Durga Prasad Katasani
MANAGING DELIVERY ARCHITECT at CAPGEMINI AMERICA INC

FELLOW MEMBER
Durga Prasad Katasani is an enterprise data architect whose eighteen-year career tracks the evolution of modern data engineering itself—from COBOL and JCL batch processing on mainframes to cloud-native data ecosystems and AI-enabled observability at Salesforce. What distinguishes Katasani’s trajectory is not just longevity, but breadth with continuity: he understands legacy infrastructure at the mechanical level, and he designs contemporary cloud platforms with the discipline that comes from operating where reliability, governance, and audit constraints are non-negotiable.
His technical mastery spans the full enterprise data stack. In Snowflake, he brings architect-level depth across dynamic data masking, continuous ingestion patterns, time travel/cloning, materialized views, Snowpipe, streams/tasks, micro-partitions, clustering, and CDC design—capabilities that directly shape security posture, performance, and cost efficiency in production warehouses. He complements this with Databricks Lakehouse expertise—Delta Lake, Delta Live Tables, Unity Catalog, and orchestration—enabling unified analytics architectures that support governed self-service without losing traceability. Across cloud providers, he has delivered architectures on AWS (S3, EC2, RDS, Redshift, Lambda, Glue, Athena) as well as Azure and GCP, and he has led complex integration programs using ETL/ELT platforms including DataStage, Informatica, Matillion, Fivetran, Azure Data Factory, Dell Boomi, Talend, and Qlik.

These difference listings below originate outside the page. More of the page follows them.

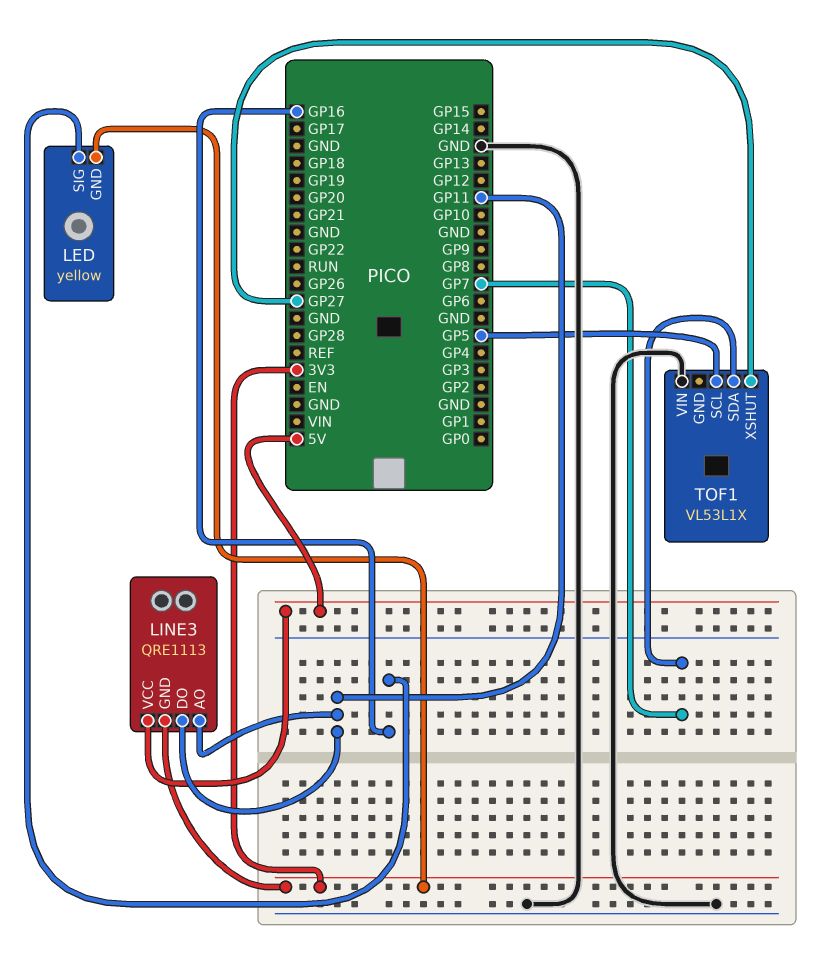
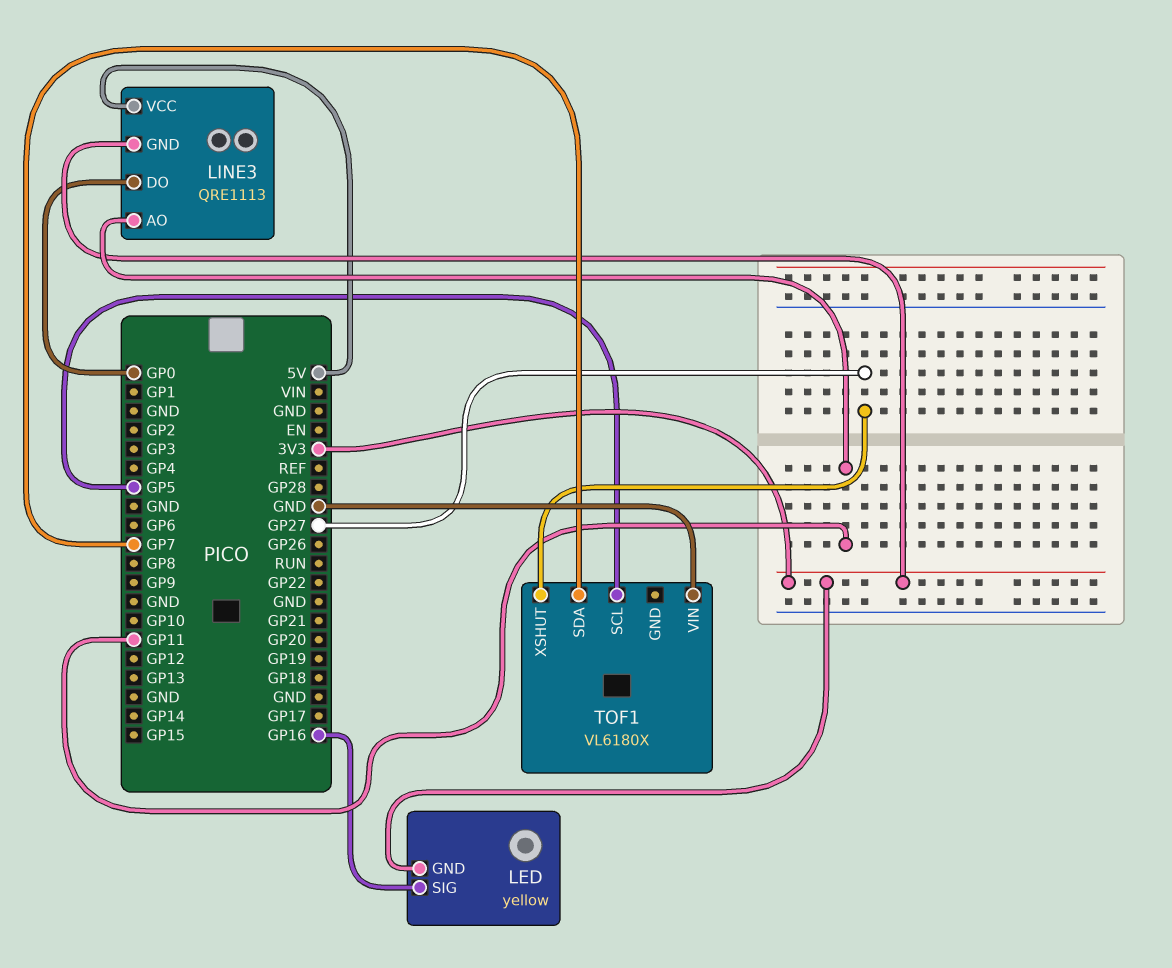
LINE3 pin DO: GP11 -> GP0
TOF1: VL53L1X -> VL6180X

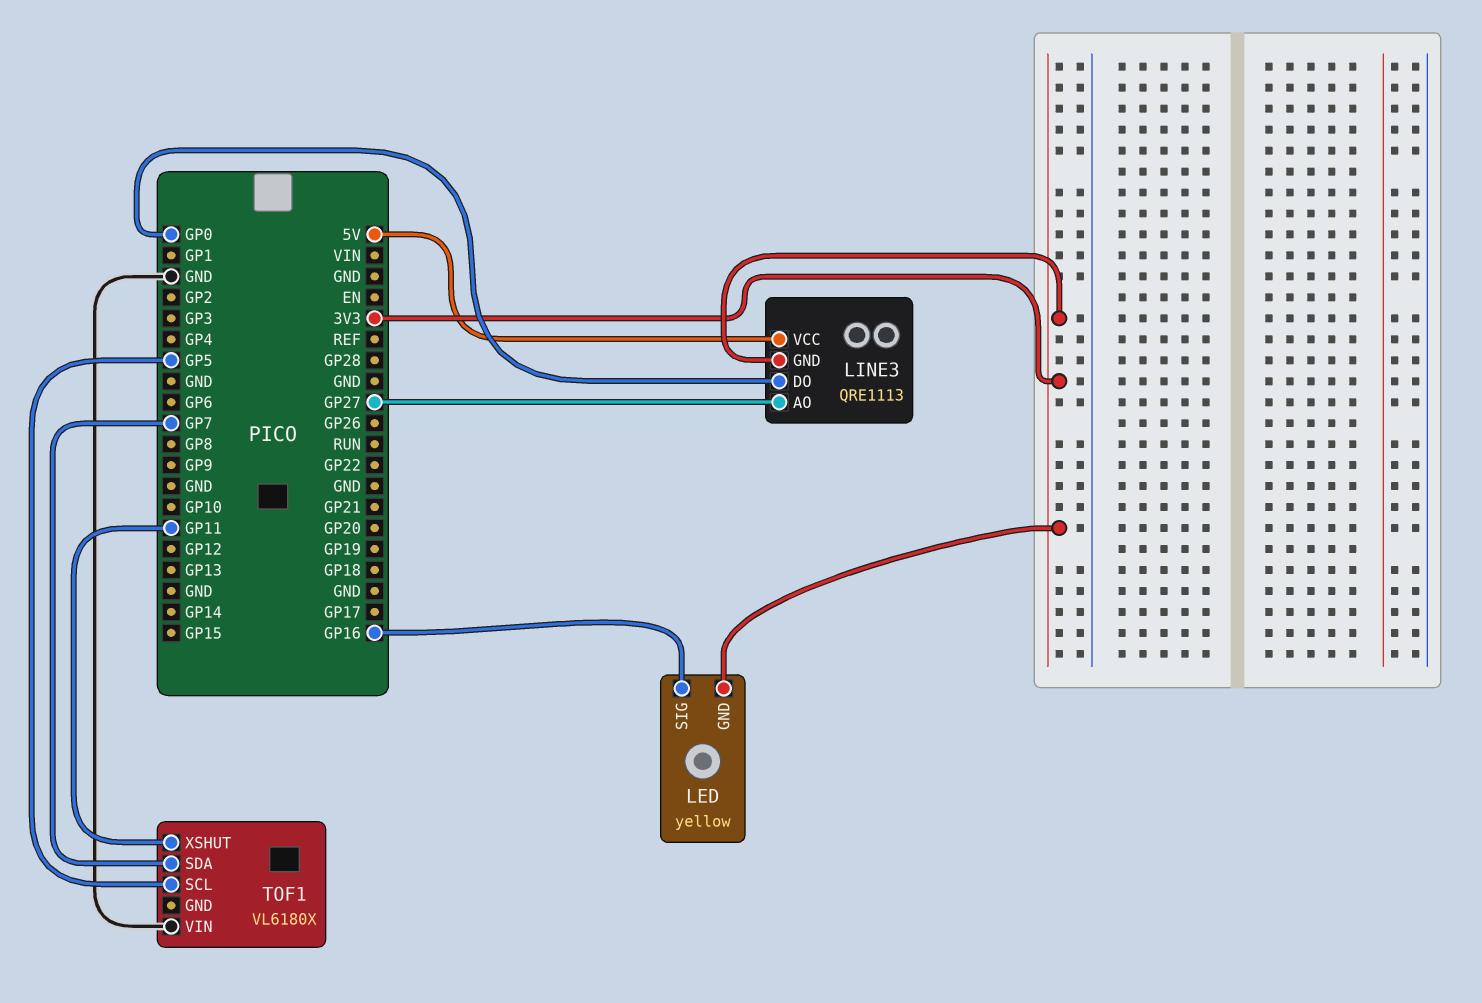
LINE3 pin AO: GP11 -> GP27
TOF1 pin XSHUT: GP27 -> GP11

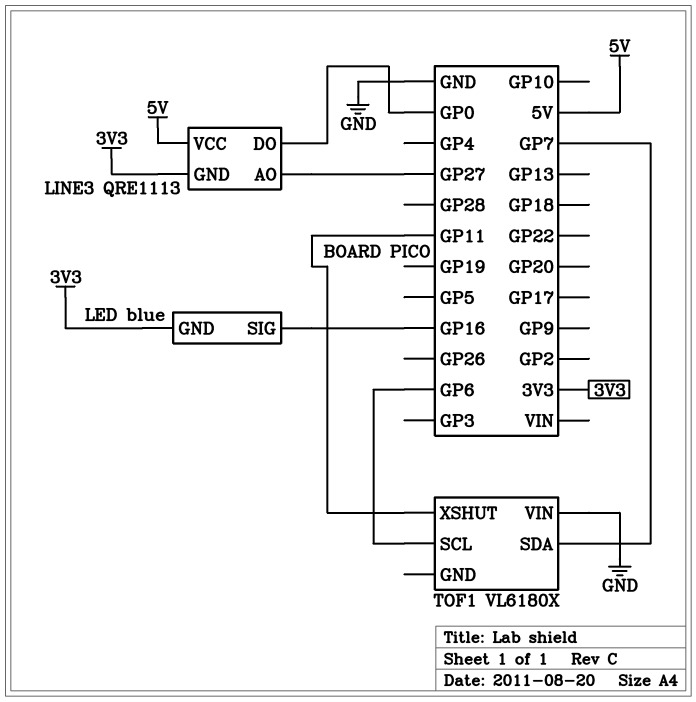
LED: yellow -> blue
TOF1 pin SCL: GP5 -> GP6

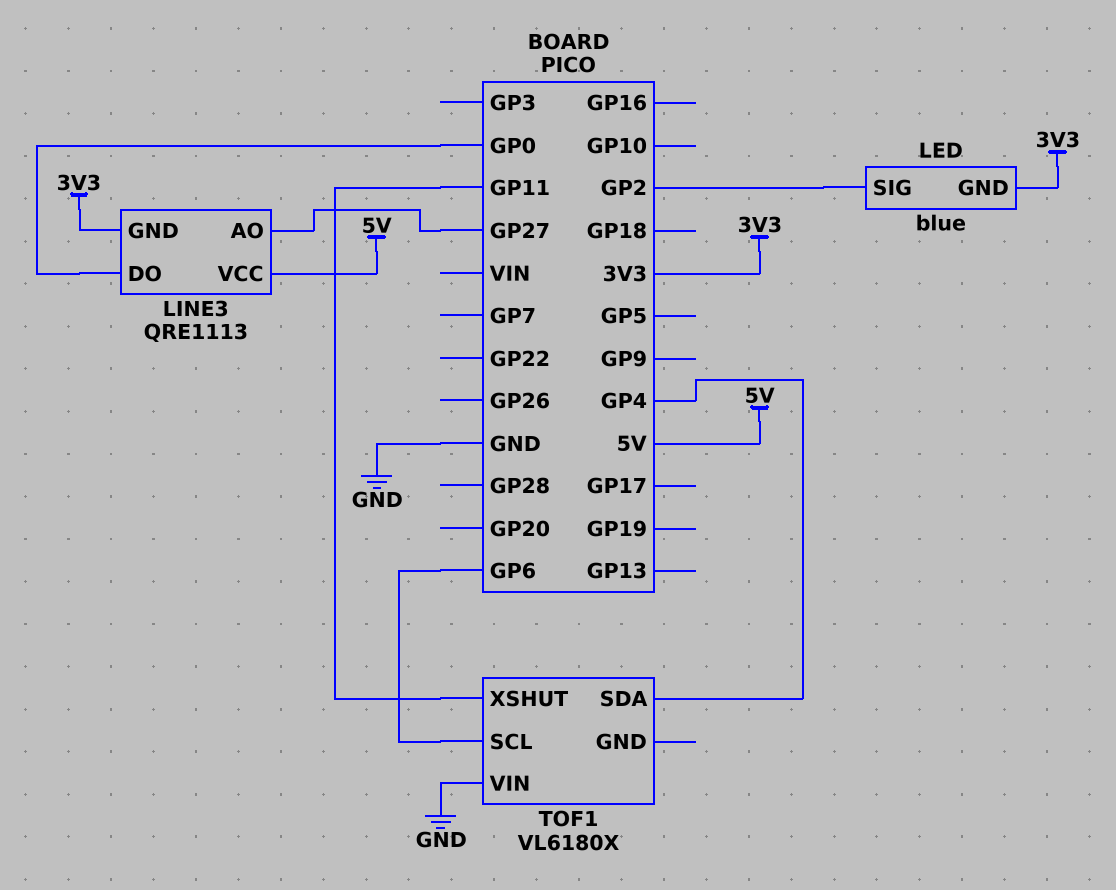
LED pin SIG: GP16 -> GP2
TOF1 pin SDA: GP7 -> GP4

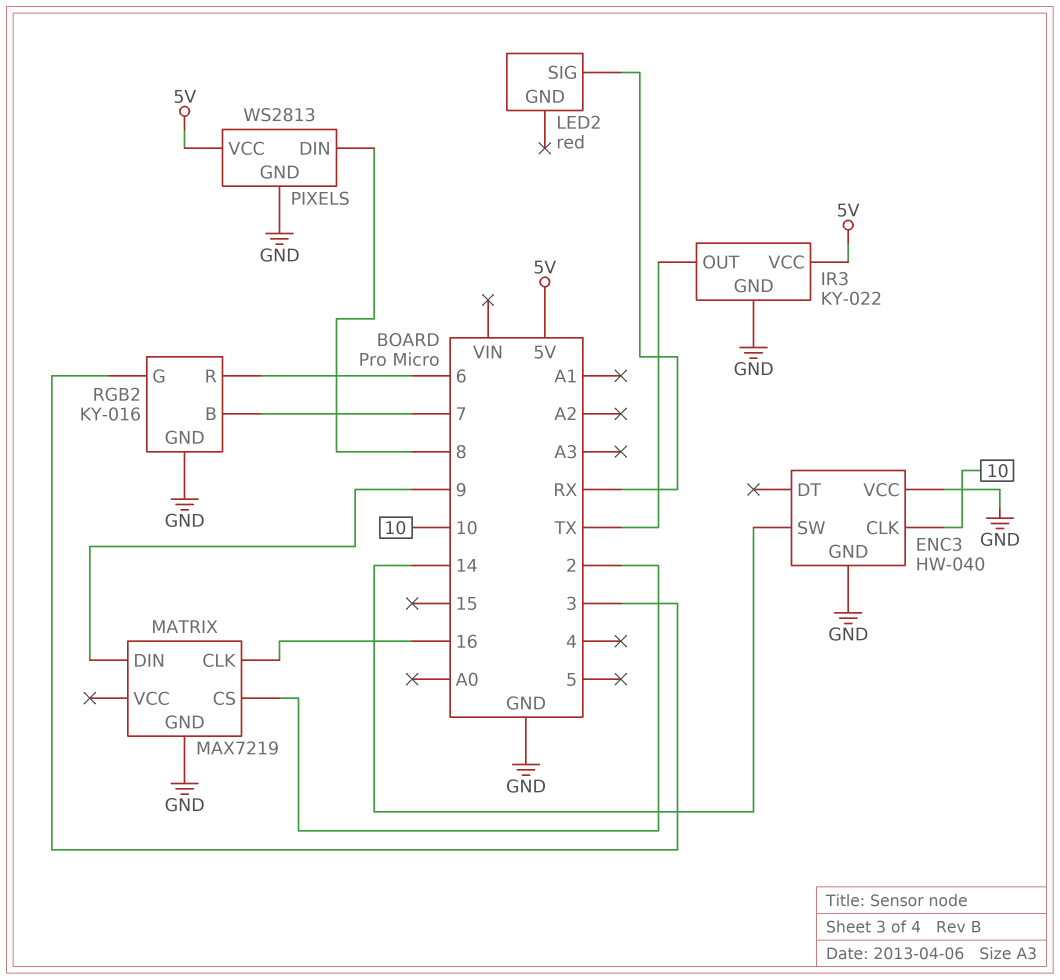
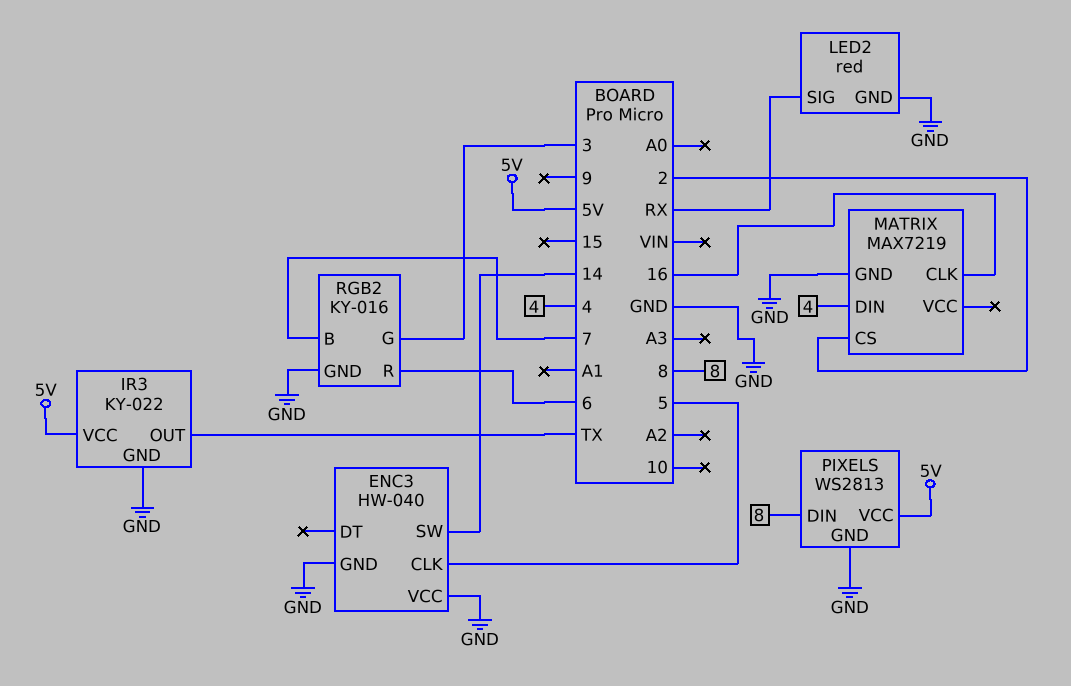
ENC3 pin CLK: 10 -> 5
LED2 pin GND: none -> GND
MATRIX pin DIN: 9 -> 4

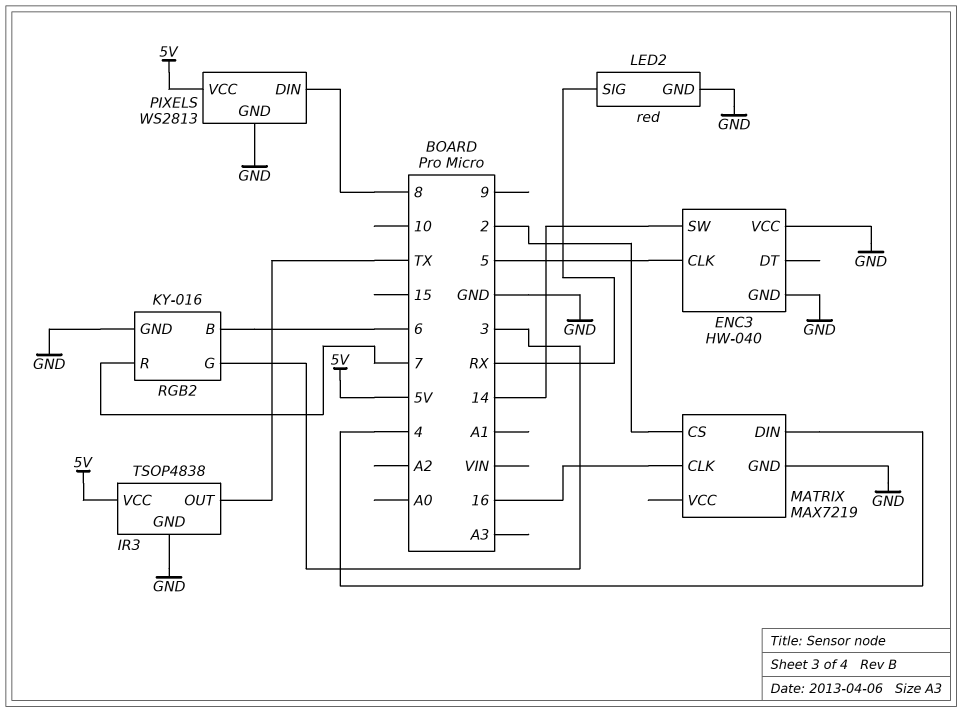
IR3: KY-022 -> TSOP4838
RGB2 pin B: 7 -> 6
RGB2 pin R: 6 -> 7

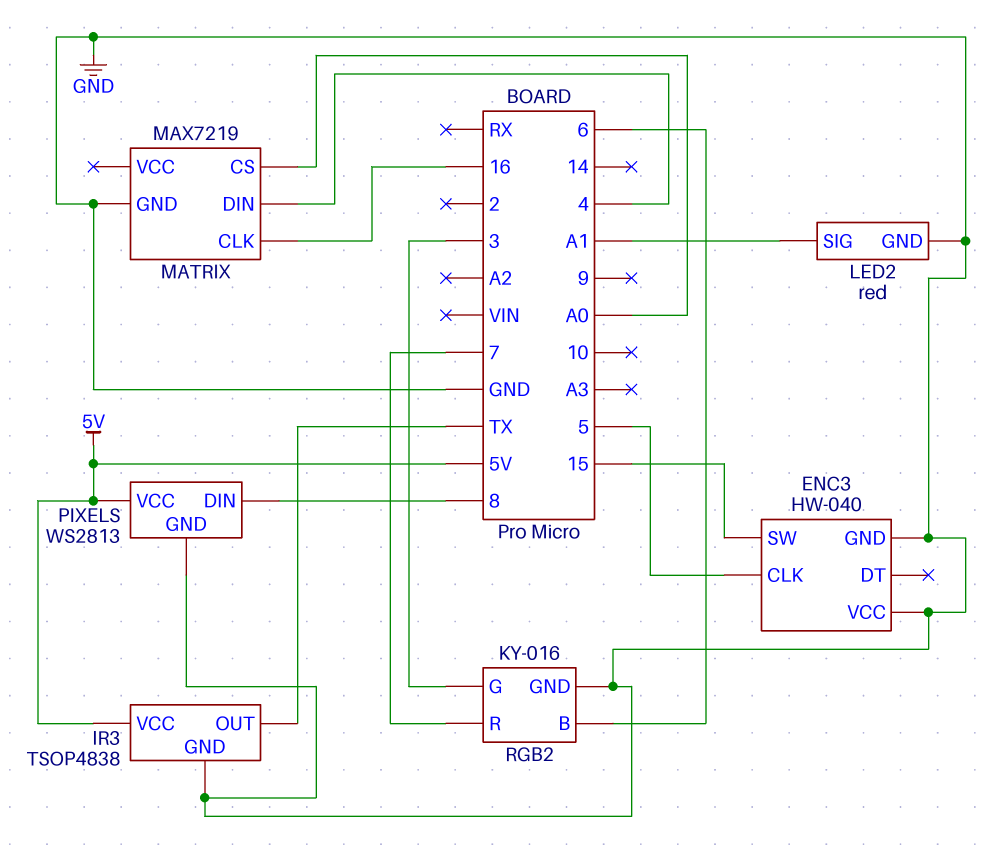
ENC3 pin SW: 14 -> 15
LED2 pin SIG: RX -> A1
MATRIX pin CS: 2 -> A0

At Salesforce, Katasani operates at the frontier where data architecture meets AI and operational excellence. As a Senior Data and AI Architect, his work on the AI Factory initiative focuses on centralizing AI/ML enablement across core enterprise workflows—DevOps, ITSM, Testing, and Operations—so that intelligence is delivered as a platform capability rather than a series of one-off projects. He has also designed RAG-based discovery solutions that make Enterprise Architecture Review Board materials searchable and usable through structured tagging, smart chunking, embeddings, and vector indexing—an applied approach that turns institutional knowledge into operationally accessible decision support. In parallel, as Senior Data and Observability Architect, he conducted gap assessments and architected observability across Snowflake, Tableau Cloud, IDMC, and Amazon Managed Airflow—delivering monitoring for health, performance, availability, cost, and usage with predictive and reactive alerting integrated into ServiceCloud, Slack, and PagerDuty. The result is not only improved awareness, but faster root-cause isolation through automated diagnostics and AI-guided recommendations.
His prior roles show repeatable impact across industries. At TravelCenters of America, as Enterprise Architect and Snowflake SME, he defined enterprise-wide data architecture and led migrations from Oracle and SAP BW/HANA into a multi-layer Snowflake environment with Azure Data Factory ELT—cutting key report retrieval times by 80% and automating 200+ manual Excel reports into Power BI, reclaiming 100+ manual hours per week. At Tracfone Wireless, he drove Snowflake migrations and performance tuning using Matillion, reducing ETL processing time by 60% and improving query responsiveness for business users. At Belk, he led integration architecture across major retail platforms and designed Teradata-to-Snowflake migration on Azure with near real-time processing for sales, transaction, and inventory data. At Lime and Worley, he architected financial and people-data migrations into Snowflake using Oracle BICC and tools like Dell Boomi and Informatica Cloud—ensuring accuracy, completeness, and compliance. Earlier at Bank of America, he delivered MDM and reference data integration while leading production support improvements that reduced incident rates and resolution times by 50%—evidence of operational maturity developed long before “platform reliability” became a mainstream architectural mantra.
Beyond delivery, Katasani contributes to institutional capability building. Through Snowflake and Databricks Centers of Excellence work (Capgemini), he establishes best practices, governance standards, documentation, and training programs, and supports presales architecture via cost modeling and ROI analysis—helping organizations adopt modern data platforms responsibly and effectively. Backed by advanced certifications across Snowflake, Databricks, AWS, and Azure, Katasani’s profile reflects a sustained pattern: engineering governed, scalable data systems that reduce cost, accelerate insight, and make operations more intelligent.